「す__グフッ!!」
隣にいたはずの五条さんは内山さんを背後から蹴り飛ばしたかと思うと、彼が顔面から派手に転んだ所を上から片脚で抑えつけた。内山さんは苦痛に歪んだ顔で五条さんを睨みつけるが、私が目の前にいることに気づくと指が何本か折れた弱々しい手をこちらに伸ばす。
「何の目的で詩織に近づいたのかな?あぁ、動かない方がいいよ。折れた肋骨が肺に食い込んで痛むから」
「相川先生…」
「内山さん…どうしてこんなこと…」
「君が、好きだ。…呪術なんてもう使わないつもりだった。でも、君はよく呪霊に狙われるんだ…だから、僕が守ってあげるしかないじゃないか」
「詩織、それはこいつが勝手にしたことだ。君が気に病む必要なんてない」
「……気に病んでなんていません。ただ、私が彼をそうさせてしまったことには変わりない。内山さん、私、ここで呪術を学びます。あなたに守られなくてもいいように、強くなりますから」
内山さんが涙を堪える様に唇を噛みしめ小さく頷くと、五条さんは彼を立たせていつの間にか集まっていた黒いスーツの人間に明け渡した。

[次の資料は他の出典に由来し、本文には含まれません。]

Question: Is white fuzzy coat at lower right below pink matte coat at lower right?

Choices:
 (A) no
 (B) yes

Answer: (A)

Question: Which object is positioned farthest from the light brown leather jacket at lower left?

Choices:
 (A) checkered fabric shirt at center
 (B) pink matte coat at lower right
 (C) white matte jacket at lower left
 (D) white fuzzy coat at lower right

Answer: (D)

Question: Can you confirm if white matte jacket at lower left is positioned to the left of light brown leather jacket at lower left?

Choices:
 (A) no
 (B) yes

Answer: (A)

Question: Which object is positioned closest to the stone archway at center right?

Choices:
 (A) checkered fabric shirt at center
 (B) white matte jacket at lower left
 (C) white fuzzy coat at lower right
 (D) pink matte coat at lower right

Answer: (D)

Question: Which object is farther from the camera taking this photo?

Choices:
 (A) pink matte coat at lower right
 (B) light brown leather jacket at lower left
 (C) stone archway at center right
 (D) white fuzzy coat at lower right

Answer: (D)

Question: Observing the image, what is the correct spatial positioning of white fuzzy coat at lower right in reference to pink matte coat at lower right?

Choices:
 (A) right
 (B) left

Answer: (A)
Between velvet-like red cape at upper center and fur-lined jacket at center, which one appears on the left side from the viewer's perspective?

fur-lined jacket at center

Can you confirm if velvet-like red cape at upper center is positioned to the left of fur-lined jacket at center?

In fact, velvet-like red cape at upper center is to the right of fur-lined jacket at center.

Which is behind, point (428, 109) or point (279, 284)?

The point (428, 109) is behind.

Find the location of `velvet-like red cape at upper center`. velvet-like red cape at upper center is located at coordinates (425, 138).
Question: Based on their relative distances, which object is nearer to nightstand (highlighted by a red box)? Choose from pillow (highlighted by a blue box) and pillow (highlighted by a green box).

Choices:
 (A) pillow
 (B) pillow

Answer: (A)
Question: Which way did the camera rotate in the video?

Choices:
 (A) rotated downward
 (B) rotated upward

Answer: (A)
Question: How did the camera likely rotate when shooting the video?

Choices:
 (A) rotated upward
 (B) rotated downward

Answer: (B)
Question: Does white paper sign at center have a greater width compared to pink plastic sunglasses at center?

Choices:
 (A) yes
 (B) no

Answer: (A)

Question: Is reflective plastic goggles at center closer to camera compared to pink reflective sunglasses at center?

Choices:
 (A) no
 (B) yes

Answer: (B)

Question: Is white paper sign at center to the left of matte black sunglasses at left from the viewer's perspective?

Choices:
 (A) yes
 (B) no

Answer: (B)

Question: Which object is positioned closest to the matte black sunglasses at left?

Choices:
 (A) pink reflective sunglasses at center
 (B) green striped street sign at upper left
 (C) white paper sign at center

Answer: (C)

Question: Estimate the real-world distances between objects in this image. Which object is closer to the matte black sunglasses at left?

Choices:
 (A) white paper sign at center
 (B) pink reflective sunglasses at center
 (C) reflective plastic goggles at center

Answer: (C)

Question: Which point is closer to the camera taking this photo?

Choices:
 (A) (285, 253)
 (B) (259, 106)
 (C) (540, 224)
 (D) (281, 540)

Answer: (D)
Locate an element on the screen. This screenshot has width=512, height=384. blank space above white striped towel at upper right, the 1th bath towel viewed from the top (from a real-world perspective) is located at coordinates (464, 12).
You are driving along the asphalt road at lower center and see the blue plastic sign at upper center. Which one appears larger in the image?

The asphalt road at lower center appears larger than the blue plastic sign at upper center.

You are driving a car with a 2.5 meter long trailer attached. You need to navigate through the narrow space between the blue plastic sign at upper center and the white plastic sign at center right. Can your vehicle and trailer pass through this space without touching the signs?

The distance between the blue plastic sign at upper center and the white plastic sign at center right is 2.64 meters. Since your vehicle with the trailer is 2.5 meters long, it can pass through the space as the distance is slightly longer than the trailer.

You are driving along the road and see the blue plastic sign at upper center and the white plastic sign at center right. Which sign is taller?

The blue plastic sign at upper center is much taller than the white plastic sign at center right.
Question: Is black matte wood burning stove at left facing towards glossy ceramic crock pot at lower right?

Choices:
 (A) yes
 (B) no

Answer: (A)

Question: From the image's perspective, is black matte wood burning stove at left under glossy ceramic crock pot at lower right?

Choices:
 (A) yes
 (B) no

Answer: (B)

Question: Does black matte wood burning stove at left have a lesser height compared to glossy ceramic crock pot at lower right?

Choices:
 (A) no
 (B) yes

「相川先生、あなたは呪霊も人間も異様なほど惹きつける様だ。お気をつけて」
深くお辞儀をし、連れて行かれる内山さんの背中をぼーっと見つめる。色々な事がありすぎてもうしばらく何も考えたくない。
「最後のあれ、ストーカーの自虐?」
「はぁ、あなたは元気そうですね…」
「あんなのロボット掃除機のボタン押すより労力かかんないよ。それより、今日はもう疲れたでしょ。寮あるけど泊まってく?」
「いえ、これからやることが沢山あるので」
「じゃあ家まで車で送ってあげる。今にも倒れそうだし」
そう言って震えている足を見ながら笑う五条さん。いつからだろう、自分では全く気づかなかった。彼に手を取られ、黒いセダンの助手席に座る。五条さんは運転席に乗り込むと、私のシートベルトを確認して車を出した。
「五条さん、最初から私を呪術師にしようと?」
「違うよ。君の術式を見たのは朝タオル一枚で出てきたときが最初。僕の存在を一時的に忘れる術式を自分にかけてた」
「ぅっ……。あれ、途中で気づいたなら何で初対面からあんなに良くしてくれたんですか?」
「そりゃ、君があまりに僕のストライクど真ん中だったから」
「それも内山さんの言ってた異様なほど惹きつけるとかのせいですか?」
「そんなものがあったとして、僕に効くわけないじゃ〜ん失礼だな〜」
ちょっぴり不機嫌そうに頬を膨らませる五条さんを見て安堵する。他人の心を奪うなんて醜い呪い、そんなものを自分が無意識にでも使っていなくて良かった。青々とした木々が次々と視界に飛び込んでは消えてゆく。あー今日はなんだがすごく疲れた。明日は編集部に次の出版で最後にする趣を話して…内山さんの事、何て説明しようかな…___。